Stored dataset items:
===============

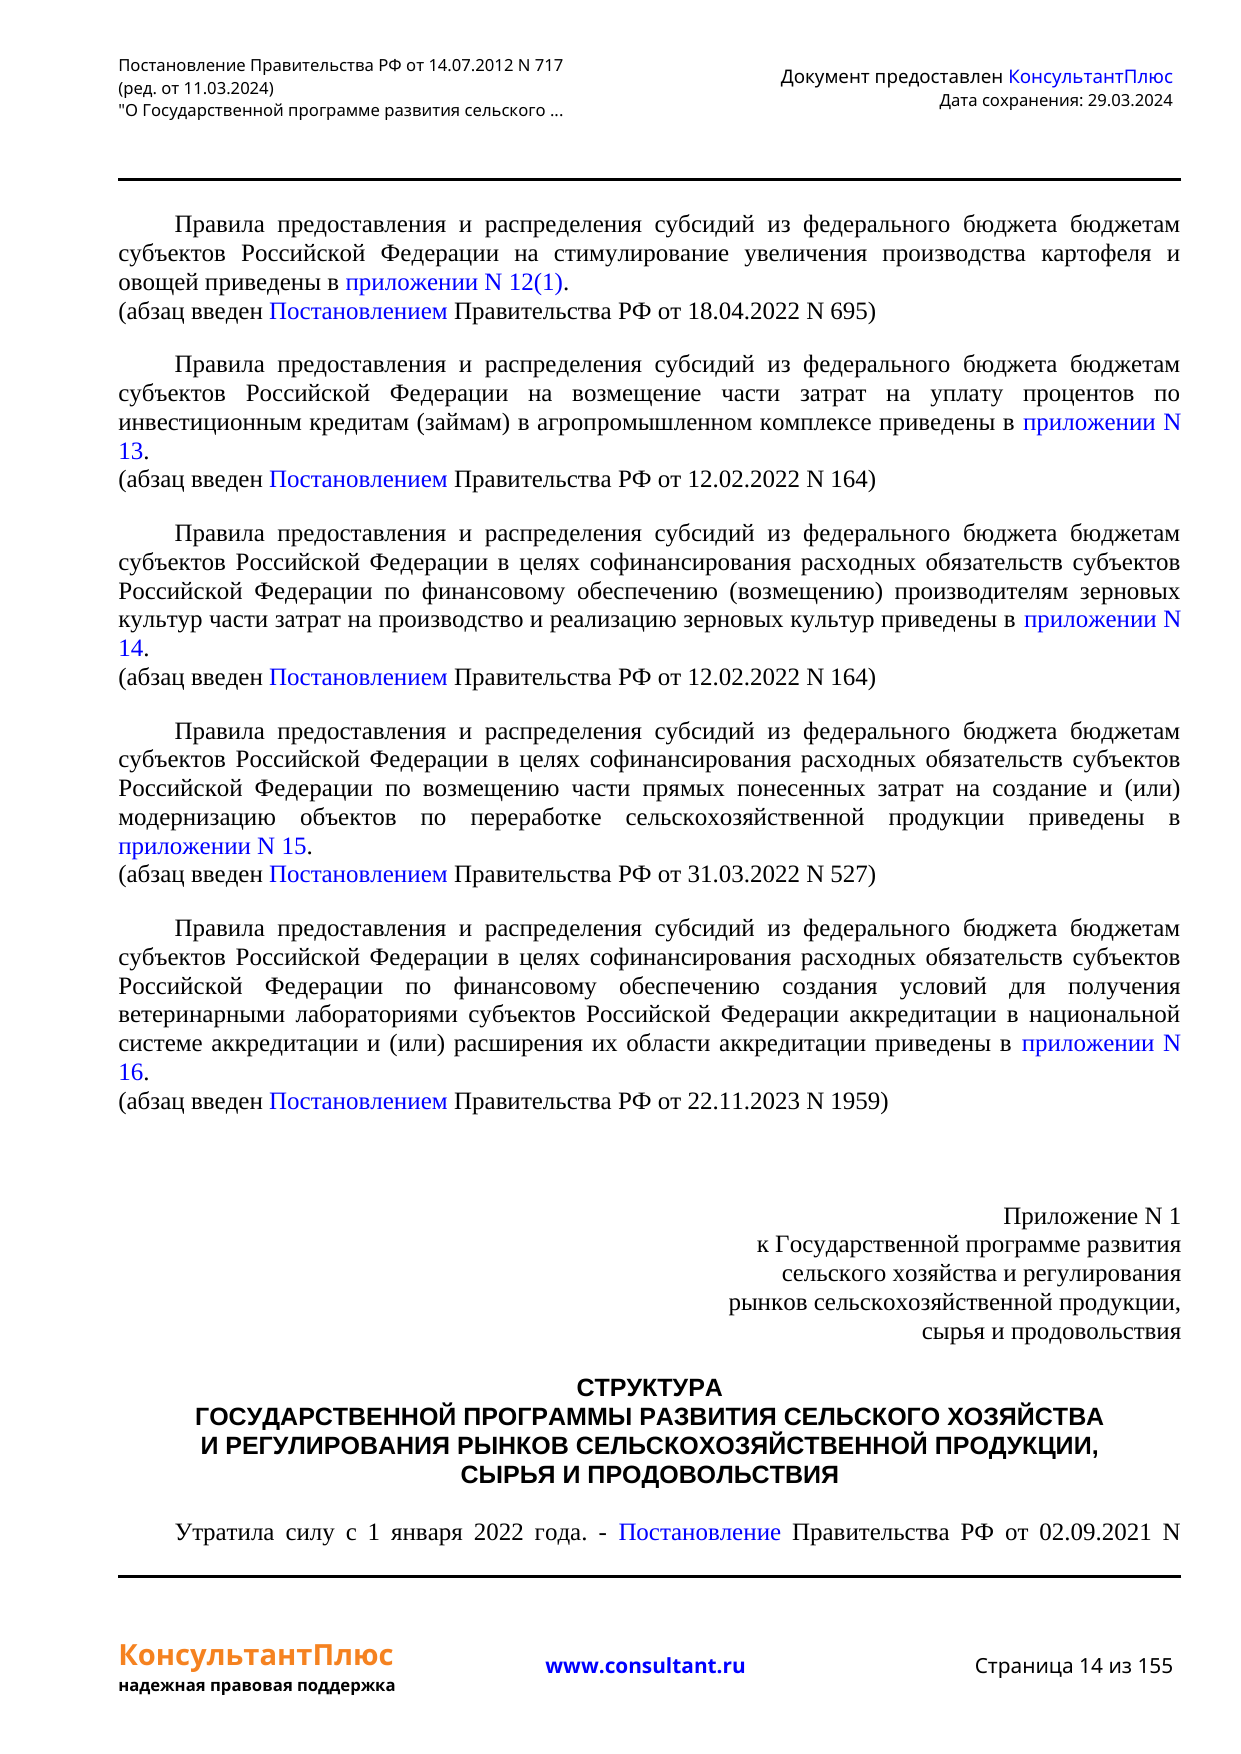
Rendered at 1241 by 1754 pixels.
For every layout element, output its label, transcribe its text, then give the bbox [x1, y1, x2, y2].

title СТРУКТУРА [118, 1373, 1181, 1402]
text Правила предоставления и распределения субсидий из федерального бюджета бюджетам субъектов Российской Федерации в целях софинансирования расходных обязательств субъектов Российской Федерации по возмещению части прямых понесенных затрат на создание и (или) модернизацию объектов по переработке сельскохозяйственной продукции приведены в приложении N 15. [118, 716, 1181, 859]
text к Государственной программе развития [118, 1229, 1181, 1258]
title СЫРЬЯ И ПРОДОВОЛЬСТВИЯ [118, 1459, 1181, 1488]
title ГОСУДАРСТВЕННОЙ ПРОГРАММЫ РАЗВИТИЯ СЕЛЬСКОГО ХОЗЯЙСТВА [118, 1402, 1181, 1431]
text Правила предоставления и распределения субсидий из федерального бюджета бюджетам субъектов Российской Федерации на возмещение части затрат на уплату процентов по инвестиционным кредитам (займам) в агропромышленном комплексе приведены в приложении N 13. [118, 349, 1181, 464]
text сельского хозяйства и регулирования [118, 1258, 1181, 1287]
title И РЕГУЛИРОВАНИЯ РЫНКОВ СЕЛЬСКОХОЗЯЙСТВЕННОЙ ПРОДУКЦИИ, [118, 1431, 1181, 1459]
text (абзац введен Постановлением Правительства РФ от 18.04.2022 N 695) [118, 296, 1181, 324]
text рынков сельскохозяйственной продукции, [118, 1287, 1181, 1316]
text (абзац введен Постановлением Правительства РФ от 12.02.2022 N 164) [118, 464, 1181, 493]
text Правила предоставления и распределения субсидий из федерального бюджета бюджетам субъектов Российской Федерации в целях софинансирования расходных обязательств субъектов Российской Федерации по финансовому обеспечению создания условий для получения ветеринарными лабораториями субъектов Российской Федерации аккредитации в национальной системе аккредитации и (или) расширения их области аккредитации приведены в приложении N 16. [118, 913, 1181, 1086]
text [118, 1517, 1181, 1546]
text (абзац введен Постановлением Правительства РФ от 22.11.2023 N 1959) [118, 1086, 1181, 1114]
text сырья и продовольствия [118, 1316, 1181, 1344]
text Приложение N 1 [118, 1201, 1181, 1229]
text (абзац введен Постановлением Правительства РФ от 31.03.2022 N 527) [118, 859, 1181, 888]
text Правила предоставления и распределения субсидий из федерального бюджета бюджетам субъектов Российской Федерации в целях софинансирования расходных обязательств субъектов Российской Федерации по финансовому обеспечению (возмещению) производителям зерновых культур части затрат на производство и реализацию зерновых культур приведены в приложении N 14. [118, 518, 1181, 662]
text (абзац введен Постановлением Правительства РФ от 12.02.2022 N 164) [118, 662, 1181, 691]
text Правила предоставления и распределения субсидий из федерального бюджета бюджетам субъектов Российской Федерации на стимулирование увеличения производства картофеля и овощей приведены в приложении N 12(1). [118, 209, 1181, 296]
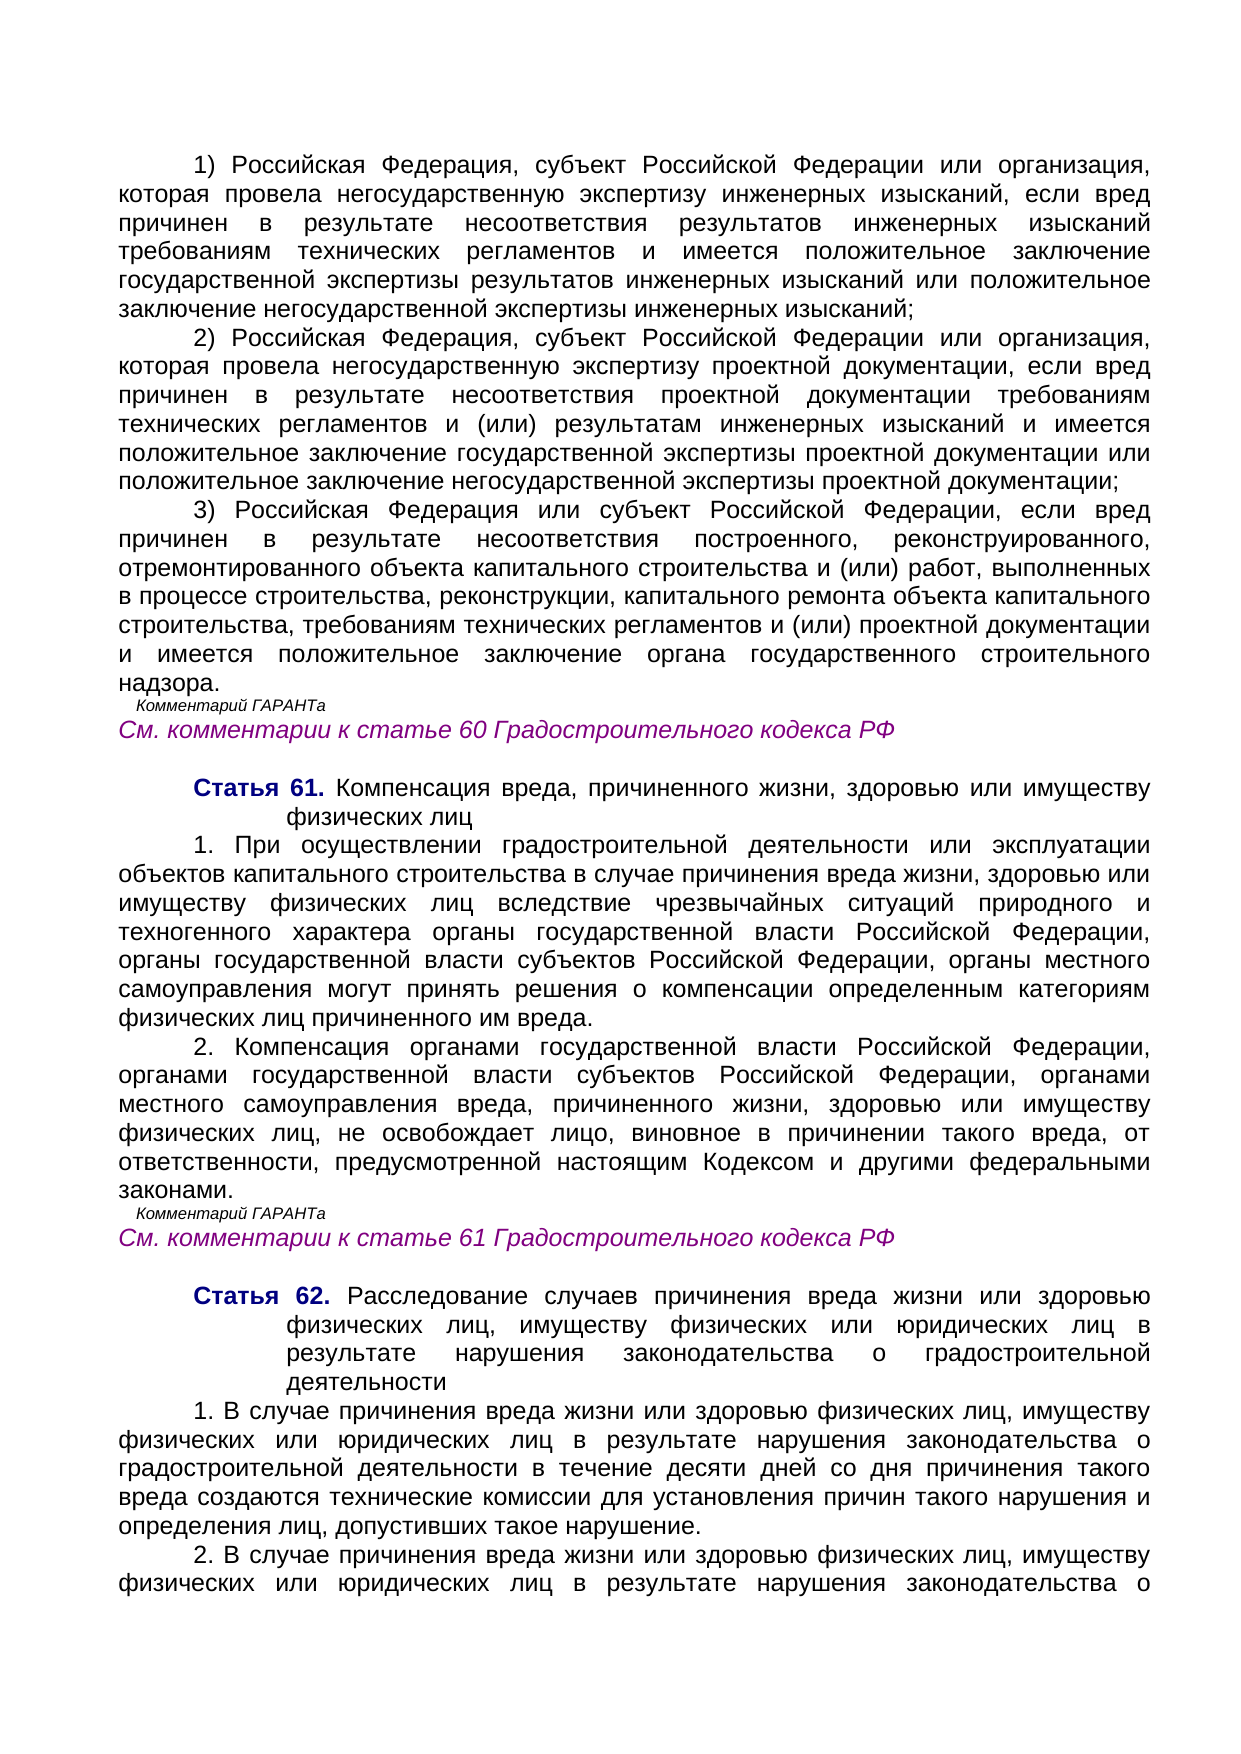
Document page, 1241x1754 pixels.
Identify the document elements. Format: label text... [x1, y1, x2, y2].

===============

Aim of the task: Drop every image, please, and write out the data above exactly as shown.

Result:
Rendered at 1241 by 1754 pixels.
For every layout element, output its label, transcribe its text, then give the bbox [x1, y1, x2, y2].

title СТРУКТУРА [118, 1373, 1181, 1402]
text Правила предоставления и распределения субсидий из федерального бюджета бюджетам субъектов Российской Федерации в целях софинансирования расходных обязательств субъектов Российской Федерации по возмещению части прямых понесенных затрат на создание и (или) модернизацию объектов по переработке сельскохозяйственной продукции приведены в приложении N 15. [118, 716, 1181, 859]
text к Государственной программе развития [118, 1229, 1181, 1258]
title СЫРЬЯ И ПРОДОВОЛЬСТВИЯ [118, 1459, 1181, 1488]
title ГОСУДАРСТВЕННОЙ ПРОГРАММЫ РАЗВИТИЯ СЕЛЬСКОГО ХОЗЯЙСТВА [118, 1402, 1181, 1431]
text Правила предоставления и распределения субсидий из федерального бюджета бюджетам субъектов Российской Федерации на возмещение части затрат на уплату процентов по инвестиционным кредитам (займам) в агропромышленном комплексе приведены в приложении N 13. [118, 349, 1181, 464]
text сельского хозяйства и регулирования [118, 1258, 1181, 1287]
title И РЕГУЛИРОВАНИЯ РЫНКОВ СЕЛЬСКОХОЗЯЙСТВЕННОЙ ПРОДУКЦИИ, [118, 1431, 1181, 1459]
text (абзац введен Постановлением Правительства РФ от 18.04.2022 N 695) [118, 296, 1181, 324]
text рынков сельскохозяйственной продукции, [118, 1287, 1181, 1316]
text (абзац введен Постановлением Правительства РФ от 12.02.2022 N 164) [118, 464, 1181, 493]
text Правила предоставления и распределения субсидий из федерального бюджета бюджетам субъектов Российской Федерации в целях софинансирования расходных обязательств субъектов Российской Федерации по финансовому обеспечению создания условий для получения ветеринарными лабораториями субъектов Российской Федерации аккредитации в национальной системе аккредитации и (или) расширения их области аккредитации приведены в приложении N 16. [118, 913, 1181, 1086]
text [118, 1517, 1181, 1546]
text (абзац введен Постановлением Правительства РФ от 22.11.2023 N 1959) [118, 1086, 1181, 1114]
text сырья и продовольствия [118, 1316, 1181, 1344]
text Приложение N 1 [118, 1201, 1181, 1229]
text (абзац введен Постановлением Правительства РФ от 31.03.2022 N 527) [118, 859, 1181, 888]
text Правила предоставления и распределения субсидий из федерального бюджета бюджетам субъектов Российской Федерации в целях софинансирования расходных обязательств субъектов Российской Федерации по финансовому обеспечению (возмещению) производителям зерновых культур части затрат на производство и реализацию зерновых культур приведены в приложении N 14. [118, 518, 1181, 662]
text (абзац введен Постановлением Правительства РФ от 12.02.2022 N 164) [118, 662, 1181, 691]
text Правила предоставления и распределения субсидий из федерального бюджета бюджетам субъектов Российской Федерации на стимулирование увеличения производства картофеля и овощей приведены в приложении N 12(1). [118, 209, 1181, 296]
Document page, 1241x1754 pixels.
Identify the document elements. Format: label text... [x1, y1, x2, y2].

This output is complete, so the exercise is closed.